WHAT YOU HAVE TO DO |
Reproduce, without any alteration, the lines between the one containing "latitude: 53.2980" and the one containing "sub-region: Nomos Kavalas", with both of those lines included.
--- Start ---
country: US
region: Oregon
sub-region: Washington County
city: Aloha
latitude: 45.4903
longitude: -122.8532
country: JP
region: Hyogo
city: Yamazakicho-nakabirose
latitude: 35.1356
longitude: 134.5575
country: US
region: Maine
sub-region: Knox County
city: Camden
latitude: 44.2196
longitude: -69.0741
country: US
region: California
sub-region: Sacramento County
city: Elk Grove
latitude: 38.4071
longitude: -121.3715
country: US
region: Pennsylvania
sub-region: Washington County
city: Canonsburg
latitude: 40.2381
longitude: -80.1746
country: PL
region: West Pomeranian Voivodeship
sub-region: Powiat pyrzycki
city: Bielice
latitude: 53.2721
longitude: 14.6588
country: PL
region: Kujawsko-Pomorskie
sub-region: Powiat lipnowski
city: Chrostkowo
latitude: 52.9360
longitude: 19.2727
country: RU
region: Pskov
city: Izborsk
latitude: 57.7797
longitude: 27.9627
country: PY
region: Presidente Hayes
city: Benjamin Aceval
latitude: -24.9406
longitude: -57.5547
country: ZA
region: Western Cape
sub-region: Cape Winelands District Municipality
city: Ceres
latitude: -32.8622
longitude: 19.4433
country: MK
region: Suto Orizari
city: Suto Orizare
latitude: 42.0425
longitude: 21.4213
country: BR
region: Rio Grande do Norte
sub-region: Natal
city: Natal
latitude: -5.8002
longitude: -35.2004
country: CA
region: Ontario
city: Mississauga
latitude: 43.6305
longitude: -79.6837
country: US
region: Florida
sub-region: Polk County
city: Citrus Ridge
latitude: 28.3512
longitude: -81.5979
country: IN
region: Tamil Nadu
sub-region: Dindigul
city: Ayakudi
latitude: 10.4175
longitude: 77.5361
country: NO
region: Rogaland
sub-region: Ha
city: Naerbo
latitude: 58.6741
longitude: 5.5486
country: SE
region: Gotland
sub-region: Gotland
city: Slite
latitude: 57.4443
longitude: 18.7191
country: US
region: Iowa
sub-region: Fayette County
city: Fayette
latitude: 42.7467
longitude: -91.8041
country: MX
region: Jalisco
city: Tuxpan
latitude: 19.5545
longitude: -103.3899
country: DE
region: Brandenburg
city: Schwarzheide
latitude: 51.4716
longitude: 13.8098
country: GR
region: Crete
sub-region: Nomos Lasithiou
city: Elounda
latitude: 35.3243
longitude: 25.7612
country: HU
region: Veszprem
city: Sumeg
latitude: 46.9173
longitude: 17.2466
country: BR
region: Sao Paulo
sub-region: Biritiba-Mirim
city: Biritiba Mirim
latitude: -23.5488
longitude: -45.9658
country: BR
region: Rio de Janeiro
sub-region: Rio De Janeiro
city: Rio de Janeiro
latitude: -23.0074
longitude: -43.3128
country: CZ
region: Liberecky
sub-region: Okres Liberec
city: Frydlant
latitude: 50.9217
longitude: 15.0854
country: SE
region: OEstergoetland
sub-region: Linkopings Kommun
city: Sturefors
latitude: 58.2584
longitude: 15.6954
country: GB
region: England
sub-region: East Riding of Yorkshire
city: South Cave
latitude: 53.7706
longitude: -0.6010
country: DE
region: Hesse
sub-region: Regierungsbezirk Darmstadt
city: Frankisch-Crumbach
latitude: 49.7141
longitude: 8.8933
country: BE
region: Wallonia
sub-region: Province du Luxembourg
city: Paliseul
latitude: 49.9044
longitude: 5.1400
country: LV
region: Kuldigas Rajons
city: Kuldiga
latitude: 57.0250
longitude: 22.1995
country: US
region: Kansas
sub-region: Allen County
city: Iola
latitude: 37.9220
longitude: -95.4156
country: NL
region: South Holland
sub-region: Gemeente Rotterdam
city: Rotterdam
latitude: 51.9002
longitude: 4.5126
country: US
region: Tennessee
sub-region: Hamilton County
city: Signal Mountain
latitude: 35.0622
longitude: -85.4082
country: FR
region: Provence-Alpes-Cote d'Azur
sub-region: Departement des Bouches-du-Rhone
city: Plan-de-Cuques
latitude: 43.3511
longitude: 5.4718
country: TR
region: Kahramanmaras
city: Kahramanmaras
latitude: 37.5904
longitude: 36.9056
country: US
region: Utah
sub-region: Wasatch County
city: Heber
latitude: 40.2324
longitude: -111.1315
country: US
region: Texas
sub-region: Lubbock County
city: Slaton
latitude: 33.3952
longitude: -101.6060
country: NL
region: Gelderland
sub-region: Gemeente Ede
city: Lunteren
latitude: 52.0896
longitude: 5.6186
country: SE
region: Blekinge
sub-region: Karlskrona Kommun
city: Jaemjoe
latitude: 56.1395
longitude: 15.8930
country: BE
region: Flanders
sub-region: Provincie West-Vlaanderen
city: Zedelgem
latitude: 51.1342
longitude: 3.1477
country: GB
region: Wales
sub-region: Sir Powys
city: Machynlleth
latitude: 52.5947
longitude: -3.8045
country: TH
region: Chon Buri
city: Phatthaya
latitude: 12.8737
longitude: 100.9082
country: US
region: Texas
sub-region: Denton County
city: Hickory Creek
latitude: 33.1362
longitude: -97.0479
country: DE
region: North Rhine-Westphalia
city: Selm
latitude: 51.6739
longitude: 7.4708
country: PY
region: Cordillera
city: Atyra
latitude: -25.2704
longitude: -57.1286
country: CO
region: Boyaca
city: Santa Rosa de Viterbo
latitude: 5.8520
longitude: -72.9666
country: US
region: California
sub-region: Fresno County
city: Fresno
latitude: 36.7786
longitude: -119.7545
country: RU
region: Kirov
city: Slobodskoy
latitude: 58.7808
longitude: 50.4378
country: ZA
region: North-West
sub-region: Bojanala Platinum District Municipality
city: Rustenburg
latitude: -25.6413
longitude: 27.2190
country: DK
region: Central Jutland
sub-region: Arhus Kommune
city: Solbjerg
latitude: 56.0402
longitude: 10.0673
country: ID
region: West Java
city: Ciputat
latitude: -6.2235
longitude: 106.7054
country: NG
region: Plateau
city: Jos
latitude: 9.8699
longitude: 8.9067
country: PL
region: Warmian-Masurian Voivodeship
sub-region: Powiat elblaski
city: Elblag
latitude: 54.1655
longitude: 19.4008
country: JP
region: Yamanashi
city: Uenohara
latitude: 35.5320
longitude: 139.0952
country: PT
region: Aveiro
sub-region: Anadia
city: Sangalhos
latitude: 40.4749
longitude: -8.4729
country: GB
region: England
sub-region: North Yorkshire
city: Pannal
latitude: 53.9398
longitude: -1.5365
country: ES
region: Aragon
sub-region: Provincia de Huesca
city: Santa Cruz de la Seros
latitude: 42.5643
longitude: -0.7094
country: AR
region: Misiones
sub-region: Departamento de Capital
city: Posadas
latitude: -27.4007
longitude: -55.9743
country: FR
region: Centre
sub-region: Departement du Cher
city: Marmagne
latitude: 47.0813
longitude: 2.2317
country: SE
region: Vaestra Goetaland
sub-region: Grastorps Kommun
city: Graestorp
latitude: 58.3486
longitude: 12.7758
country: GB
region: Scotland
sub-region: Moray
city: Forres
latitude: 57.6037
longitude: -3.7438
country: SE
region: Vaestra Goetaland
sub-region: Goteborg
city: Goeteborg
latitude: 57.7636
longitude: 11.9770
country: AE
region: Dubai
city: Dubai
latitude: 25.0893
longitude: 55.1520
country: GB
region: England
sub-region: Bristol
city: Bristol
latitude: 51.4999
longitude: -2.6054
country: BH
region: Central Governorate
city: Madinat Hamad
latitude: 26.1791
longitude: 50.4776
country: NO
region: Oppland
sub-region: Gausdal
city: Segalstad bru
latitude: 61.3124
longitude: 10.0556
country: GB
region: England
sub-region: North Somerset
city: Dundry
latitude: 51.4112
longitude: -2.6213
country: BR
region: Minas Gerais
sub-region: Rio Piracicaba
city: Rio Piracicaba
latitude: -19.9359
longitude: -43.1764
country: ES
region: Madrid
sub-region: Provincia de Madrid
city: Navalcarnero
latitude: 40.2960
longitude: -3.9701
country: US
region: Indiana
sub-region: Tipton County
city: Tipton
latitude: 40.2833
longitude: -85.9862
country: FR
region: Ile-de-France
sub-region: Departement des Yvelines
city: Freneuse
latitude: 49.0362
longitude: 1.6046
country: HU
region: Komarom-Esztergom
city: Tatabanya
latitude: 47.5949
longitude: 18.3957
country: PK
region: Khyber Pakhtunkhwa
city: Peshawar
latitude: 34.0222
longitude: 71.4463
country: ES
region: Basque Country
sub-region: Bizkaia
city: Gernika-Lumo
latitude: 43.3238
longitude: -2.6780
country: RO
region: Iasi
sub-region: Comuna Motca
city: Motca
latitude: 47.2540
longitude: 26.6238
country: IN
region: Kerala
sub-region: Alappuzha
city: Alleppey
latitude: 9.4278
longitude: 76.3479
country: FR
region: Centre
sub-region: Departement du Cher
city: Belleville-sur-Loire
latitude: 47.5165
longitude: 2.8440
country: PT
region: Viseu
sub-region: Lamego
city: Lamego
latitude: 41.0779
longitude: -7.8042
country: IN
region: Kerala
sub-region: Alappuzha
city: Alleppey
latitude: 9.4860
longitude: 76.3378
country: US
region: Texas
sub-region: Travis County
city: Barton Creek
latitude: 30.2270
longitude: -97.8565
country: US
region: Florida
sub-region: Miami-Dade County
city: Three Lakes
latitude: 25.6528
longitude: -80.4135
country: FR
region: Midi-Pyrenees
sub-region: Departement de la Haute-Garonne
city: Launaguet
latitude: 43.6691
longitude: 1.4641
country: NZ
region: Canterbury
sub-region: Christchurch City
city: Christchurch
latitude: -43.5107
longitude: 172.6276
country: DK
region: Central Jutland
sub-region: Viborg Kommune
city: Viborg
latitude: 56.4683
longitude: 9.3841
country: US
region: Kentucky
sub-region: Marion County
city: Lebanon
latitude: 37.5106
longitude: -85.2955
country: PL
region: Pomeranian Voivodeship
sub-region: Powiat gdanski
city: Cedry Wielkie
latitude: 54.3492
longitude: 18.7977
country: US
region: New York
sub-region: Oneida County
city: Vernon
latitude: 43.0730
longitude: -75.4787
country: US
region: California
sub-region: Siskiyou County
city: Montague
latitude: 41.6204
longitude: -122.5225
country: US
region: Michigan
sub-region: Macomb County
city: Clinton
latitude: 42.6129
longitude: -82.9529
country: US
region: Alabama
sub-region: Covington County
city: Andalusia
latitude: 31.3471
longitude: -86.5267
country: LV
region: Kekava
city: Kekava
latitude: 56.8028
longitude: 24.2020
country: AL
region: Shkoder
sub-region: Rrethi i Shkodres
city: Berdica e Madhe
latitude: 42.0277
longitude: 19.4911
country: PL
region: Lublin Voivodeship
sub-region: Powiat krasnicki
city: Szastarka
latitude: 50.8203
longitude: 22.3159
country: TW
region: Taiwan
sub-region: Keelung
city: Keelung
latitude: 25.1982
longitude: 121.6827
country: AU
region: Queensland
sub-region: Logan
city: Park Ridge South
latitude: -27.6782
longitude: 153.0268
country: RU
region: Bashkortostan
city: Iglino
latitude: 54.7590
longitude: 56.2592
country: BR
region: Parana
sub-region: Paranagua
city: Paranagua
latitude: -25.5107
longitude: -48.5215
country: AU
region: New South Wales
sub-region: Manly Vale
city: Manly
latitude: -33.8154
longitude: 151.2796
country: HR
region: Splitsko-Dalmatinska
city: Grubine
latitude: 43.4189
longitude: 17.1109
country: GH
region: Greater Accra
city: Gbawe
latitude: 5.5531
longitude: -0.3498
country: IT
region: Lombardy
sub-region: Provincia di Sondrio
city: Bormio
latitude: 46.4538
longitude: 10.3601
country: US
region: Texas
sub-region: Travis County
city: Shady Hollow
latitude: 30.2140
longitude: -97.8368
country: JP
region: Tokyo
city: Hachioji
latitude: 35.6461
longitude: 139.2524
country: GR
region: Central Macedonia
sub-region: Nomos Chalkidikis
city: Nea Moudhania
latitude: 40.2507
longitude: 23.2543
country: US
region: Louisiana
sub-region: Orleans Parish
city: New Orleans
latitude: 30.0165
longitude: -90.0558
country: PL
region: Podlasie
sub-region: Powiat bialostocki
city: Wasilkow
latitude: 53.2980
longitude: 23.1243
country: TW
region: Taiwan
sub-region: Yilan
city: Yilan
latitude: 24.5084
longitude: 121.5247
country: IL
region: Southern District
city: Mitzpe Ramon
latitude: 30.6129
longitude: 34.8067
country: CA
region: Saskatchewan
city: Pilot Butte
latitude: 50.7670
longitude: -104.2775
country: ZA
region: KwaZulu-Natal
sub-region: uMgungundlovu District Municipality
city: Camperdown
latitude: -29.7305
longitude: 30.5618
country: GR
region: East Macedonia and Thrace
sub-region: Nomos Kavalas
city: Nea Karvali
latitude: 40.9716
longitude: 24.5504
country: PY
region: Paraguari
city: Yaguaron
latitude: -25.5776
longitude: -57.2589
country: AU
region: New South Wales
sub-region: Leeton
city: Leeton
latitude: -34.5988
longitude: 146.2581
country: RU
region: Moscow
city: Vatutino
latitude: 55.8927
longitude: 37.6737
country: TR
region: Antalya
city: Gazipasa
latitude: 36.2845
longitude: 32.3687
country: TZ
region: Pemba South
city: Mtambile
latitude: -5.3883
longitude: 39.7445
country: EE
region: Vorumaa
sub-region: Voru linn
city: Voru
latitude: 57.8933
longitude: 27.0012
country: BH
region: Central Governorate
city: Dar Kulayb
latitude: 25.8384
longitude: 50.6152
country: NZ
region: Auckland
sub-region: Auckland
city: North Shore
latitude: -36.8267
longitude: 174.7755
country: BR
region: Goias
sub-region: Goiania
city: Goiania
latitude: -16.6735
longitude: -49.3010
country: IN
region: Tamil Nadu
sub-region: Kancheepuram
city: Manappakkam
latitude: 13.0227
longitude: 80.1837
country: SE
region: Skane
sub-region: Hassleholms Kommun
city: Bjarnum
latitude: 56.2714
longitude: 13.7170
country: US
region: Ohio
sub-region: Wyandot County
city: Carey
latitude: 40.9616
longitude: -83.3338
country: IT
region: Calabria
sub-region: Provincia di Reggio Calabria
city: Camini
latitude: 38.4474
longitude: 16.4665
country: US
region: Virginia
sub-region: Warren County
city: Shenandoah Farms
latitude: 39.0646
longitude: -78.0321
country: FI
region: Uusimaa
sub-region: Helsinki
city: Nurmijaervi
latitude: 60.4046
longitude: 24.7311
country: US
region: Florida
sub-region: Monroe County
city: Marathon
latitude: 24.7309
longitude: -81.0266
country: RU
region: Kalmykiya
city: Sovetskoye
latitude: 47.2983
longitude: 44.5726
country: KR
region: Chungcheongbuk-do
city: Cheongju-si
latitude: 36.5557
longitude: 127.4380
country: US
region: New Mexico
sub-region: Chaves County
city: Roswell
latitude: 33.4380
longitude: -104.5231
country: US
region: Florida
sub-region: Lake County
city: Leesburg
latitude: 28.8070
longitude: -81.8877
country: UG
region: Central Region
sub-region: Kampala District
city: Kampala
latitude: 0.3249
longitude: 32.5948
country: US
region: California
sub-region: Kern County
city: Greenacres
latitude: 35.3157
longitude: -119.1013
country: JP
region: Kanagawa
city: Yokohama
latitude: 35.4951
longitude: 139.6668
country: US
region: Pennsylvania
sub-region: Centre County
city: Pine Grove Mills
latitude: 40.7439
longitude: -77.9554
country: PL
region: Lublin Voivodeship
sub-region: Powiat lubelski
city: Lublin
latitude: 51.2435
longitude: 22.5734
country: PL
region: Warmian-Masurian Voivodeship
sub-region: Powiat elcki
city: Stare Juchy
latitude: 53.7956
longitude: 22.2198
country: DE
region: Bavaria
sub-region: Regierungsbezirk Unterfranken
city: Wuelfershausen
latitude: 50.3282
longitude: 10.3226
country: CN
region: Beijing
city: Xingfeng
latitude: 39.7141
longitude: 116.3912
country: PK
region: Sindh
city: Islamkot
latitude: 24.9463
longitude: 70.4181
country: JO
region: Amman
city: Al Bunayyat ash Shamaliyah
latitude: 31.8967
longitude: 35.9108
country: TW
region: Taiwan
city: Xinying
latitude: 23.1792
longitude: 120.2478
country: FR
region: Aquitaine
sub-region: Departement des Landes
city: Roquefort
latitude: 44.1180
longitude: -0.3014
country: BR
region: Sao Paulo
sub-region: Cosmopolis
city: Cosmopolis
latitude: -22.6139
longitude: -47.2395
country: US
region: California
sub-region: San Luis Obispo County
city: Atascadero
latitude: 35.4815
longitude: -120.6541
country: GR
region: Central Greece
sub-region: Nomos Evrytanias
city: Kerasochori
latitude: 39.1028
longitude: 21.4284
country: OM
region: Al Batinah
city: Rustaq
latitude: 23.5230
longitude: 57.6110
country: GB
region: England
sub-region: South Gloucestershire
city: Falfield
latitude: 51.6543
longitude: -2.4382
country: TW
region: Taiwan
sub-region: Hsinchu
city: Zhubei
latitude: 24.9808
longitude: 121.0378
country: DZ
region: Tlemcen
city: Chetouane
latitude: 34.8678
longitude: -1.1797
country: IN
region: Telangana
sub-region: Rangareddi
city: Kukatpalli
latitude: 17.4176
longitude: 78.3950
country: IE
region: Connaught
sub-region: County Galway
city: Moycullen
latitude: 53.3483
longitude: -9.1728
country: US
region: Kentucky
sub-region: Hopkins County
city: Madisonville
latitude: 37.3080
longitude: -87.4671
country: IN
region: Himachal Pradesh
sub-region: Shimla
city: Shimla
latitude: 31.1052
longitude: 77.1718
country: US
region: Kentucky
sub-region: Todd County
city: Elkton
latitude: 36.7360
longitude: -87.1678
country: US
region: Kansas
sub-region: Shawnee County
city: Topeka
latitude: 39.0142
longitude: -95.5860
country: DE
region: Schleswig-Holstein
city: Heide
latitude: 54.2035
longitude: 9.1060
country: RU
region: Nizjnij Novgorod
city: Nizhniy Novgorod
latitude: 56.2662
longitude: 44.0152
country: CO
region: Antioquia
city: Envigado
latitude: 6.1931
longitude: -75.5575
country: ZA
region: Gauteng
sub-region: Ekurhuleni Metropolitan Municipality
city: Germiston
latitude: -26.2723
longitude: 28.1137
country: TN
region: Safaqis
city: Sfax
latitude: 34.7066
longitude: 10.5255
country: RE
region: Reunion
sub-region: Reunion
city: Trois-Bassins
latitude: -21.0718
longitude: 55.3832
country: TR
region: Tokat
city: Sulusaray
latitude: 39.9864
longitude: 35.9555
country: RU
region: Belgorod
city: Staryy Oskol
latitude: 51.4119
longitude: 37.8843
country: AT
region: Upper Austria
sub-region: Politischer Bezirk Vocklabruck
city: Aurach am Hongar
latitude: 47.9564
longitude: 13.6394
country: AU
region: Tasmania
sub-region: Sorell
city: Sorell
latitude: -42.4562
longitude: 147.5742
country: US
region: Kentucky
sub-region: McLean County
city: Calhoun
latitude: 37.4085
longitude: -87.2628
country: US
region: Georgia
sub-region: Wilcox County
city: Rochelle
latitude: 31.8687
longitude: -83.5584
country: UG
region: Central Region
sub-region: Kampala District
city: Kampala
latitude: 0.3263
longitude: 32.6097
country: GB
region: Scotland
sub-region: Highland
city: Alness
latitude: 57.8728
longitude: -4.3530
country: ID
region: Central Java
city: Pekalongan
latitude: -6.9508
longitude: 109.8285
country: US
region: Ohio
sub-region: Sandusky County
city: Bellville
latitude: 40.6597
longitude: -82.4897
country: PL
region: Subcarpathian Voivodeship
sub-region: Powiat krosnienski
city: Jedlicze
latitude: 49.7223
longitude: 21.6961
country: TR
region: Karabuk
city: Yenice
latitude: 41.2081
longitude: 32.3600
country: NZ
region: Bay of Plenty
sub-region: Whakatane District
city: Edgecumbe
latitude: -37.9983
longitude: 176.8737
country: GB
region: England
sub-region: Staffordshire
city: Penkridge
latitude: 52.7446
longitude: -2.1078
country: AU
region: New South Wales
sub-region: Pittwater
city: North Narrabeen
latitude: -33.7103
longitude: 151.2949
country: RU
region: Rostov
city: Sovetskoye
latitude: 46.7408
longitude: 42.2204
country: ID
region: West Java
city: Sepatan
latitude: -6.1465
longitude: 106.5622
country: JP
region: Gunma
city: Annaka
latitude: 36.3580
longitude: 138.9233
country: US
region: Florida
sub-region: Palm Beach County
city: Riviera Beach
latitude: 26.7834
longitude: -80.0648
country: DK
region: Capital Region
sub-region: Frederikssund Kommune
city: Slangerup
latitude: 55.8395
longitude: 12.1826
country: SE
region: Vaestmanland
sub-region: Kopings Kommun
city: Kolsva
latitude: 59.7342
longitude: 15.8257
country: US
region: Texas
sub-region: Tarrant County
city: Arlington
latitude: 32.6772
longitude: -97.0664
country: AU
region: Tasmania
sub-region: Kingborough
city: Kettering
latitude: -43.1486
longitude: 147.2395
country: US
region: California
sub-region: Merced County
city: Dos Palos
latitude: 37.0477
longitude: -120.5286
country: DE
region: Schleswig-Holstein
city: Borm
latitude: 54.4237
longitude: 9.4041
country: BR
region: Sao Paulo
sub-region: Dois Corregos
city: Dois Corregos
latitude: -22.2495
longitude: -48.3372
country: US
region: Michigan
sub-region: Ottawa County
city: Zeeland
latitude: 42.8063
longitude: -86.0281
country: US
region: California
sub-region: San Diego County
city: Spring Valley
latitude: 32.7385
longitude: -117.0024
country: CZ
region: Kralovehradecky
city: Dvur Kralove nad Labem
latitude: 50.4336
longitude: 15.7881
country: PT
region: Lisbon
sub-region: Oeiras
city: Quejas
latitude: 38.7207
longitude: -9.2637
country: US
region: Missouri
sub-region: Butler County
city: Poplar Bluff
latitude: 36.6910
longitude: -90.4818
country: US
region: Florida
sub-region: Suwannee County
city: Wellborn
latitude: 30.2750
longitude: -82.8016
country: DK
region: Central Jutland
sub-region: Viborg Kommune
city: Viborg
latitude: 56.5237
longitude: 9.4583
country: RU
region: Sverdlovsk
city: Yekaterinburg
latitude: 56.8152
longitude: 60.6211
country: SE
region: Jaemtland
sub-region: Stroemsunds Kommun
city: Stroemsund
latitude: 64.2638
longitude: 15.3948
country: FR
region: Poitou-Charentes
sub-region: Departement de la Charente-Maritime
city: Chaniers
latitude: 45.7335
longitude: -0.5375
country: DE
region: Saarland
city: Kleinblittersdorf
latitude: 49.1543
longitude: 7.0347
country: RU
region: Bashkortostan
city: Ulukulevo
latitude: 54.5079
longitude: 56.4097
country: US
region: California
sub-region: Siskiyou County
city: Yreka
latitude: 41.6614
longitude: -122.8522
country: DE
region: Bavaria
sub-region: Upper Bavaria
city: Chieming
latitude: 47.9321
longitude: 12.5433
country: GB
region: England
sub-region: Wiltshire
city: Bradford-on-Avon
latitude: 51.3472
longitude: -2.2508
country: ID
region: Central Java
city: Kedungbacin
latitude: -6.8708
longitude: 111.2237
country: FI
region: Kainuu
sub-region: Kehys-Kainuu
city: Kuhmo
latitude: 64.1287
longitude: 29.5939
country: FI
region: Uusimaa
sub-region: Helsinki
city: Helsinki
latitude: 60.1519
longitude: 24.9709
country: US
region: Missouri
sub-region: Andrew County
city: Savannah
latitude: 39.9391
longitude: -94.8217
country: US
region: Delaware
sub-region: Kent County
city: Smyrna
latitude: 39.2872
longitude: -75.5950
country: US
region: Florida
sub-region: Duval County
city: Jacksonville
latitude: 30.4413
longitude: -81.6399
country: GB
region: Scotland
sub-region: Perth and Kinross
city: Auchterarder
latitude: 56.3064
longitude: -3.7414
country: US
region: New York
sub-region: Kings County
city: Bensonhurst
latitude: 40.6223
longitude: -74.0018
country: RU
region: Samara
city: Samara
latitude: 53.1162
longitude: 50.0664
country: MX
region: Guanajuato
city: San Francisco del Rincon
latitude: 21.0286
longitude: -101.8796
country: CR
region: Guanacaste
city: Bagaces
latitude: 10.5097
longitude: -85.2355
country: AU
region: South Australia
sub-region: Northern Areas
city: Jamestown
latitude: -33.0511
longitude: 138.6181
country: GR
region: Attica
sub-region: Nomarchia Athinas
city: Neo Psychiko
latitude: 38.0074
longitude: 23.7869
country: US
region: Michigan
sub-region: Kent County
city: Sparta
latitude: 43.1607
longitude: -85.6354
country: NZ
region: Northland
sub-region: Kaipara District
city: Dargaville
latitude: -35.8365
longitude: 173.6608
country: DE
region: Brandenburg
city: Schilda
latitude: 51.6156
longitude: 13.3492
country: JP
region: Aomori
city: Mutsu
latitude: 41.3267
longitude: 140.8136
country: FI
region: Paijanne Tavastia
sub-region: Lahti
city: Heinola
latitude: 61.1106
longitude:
--- End ---
WRITTEN RESPONSE |
latitude: 53.2980
longitude: 23.1243
country: TW
region: Taiwan
sub-region: Yilan
city: Yilan
latitude: 24.5084
longitude: 121.5247
country: IL
region: Southern District
city: Mitzpe Ramon
latitude: 30.6129
longitude: 34.8067
country: CA
region: Saskatchewan
city: Pilot Butte
latitude: 50.7670
longitude: -104.2775
country: ZA
region: KwaZulu-Natal
sub-region: uMgungundlovu District Municipality
city: Camperdown
latitude: -29.7305
longitude: 30.5618
country: GR
region: East Macedonia and Thrace
sub-region: Nomos Kavalas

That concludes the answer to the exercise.